While passage seems almost certain in Congress, the plan will nonetheless face opposition from lawmakers on both political wings, with conservatives asserting that it includes too many checks on government surveillance powers and liberals asserting that it gives legal sanction to a wiretapping program that they maintain was illegal in the first place.

Senator Russ Feingold, Democrat of Wisconsin, who pushed unsuccessfully for more civil liberties safeguards in the plan, called the deal “a capitulation” by his fellow Democrats.

[…] The arcane details of the proposal amount to a major overhaul of the landmark surveillance law known as the Foreign Intelligence Surveillance Act, which Congress passed in 1978 after the abuses of the Watergate era. But much of the debate over the bill in the last six months has been dominated by the separate question of whether to protect the phone companies from legal liability for their role in the eavesdropping program.

On that score, the bipartisan proposal marks a clear victory for the White House and the phone companies.

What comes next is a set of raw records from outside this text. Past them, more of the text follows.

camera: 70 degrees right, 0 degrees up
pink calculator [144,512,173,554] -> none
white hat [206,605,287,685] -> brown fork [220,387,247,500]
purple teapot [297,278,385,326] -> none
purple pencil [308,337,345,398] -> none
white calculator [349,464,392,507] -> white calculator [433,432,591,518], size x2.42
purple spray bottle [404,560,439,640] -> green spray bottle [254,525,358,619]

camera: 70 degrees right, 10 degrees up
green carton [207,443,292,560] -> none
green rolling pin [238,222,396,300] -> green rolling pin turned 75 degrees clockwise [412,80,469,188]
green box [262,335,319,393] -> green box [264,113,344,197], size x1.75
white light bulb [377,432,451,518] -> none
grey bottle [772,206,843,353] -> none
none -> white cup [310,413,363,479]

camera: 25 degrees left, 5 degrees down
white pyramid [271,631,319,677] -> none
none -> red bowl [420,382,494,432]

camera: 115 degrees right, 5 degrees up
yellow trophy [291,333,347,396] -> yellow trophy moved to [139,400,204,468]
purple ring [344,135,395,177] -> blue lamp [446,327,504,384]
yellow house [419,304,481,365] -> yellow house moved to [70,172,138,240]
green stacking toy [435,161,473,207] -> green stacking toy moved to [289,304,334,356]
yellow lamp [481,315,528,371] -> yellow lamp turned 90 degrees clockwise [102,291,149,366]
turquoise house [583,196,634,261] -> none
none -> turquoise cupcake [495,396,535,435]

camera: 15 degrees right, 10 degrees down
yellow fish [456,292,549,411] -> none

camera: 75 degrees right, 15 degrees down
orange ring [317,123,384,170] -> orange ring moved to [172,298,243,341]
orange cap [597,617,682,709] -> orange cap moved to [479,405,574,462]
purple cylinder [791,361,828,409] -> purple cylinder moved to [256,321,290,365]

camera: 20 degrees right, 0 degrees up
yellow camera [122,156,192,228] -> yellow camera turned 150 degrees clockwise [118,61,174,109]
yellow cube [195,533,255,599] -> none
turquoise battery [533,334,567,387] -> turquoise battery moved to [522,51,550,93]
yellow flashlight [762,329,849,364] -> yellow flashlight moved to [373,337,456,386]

The proposal allows a district judge to examine what are believed to be dozens of written directives given by the Bush administration to the phone companies after the Sept. 11 attacks authorizing them to engage in wiretapping without warrants. If the court finds that such directives were in fact provided to the companies that are being sued, any lawsuits “shall be promptly dismissed,” the proposal says.

Even Democratic officials, who had initially opposed giving legal immunity to the phone companies, conceded there was a high likelihood that the lawsuits would have to be dismissed under the standards set out in the proposal. That possibility infuriated civil liberties groups, which said the cursory review by a district judge would amount to the de facto death of the lawsuits.

“No matter how they spin it, this is still immunity,” said Kevin Bankston, a senior lawyer for the Electronic Frontier Foundation, a pro-privacy group that is a plaintiff suing over the wiretapping program. “It’s not compromise; it’s pure theater.”

See What Nancy Pelosi, Steny Hoyer and Fred Hiatt mean by “bipartisanship”

Later: O-M-G — Obama says he supports FISA compromise — right now, it’s going to be a tough Election Day – *this* is the candidate for “change?”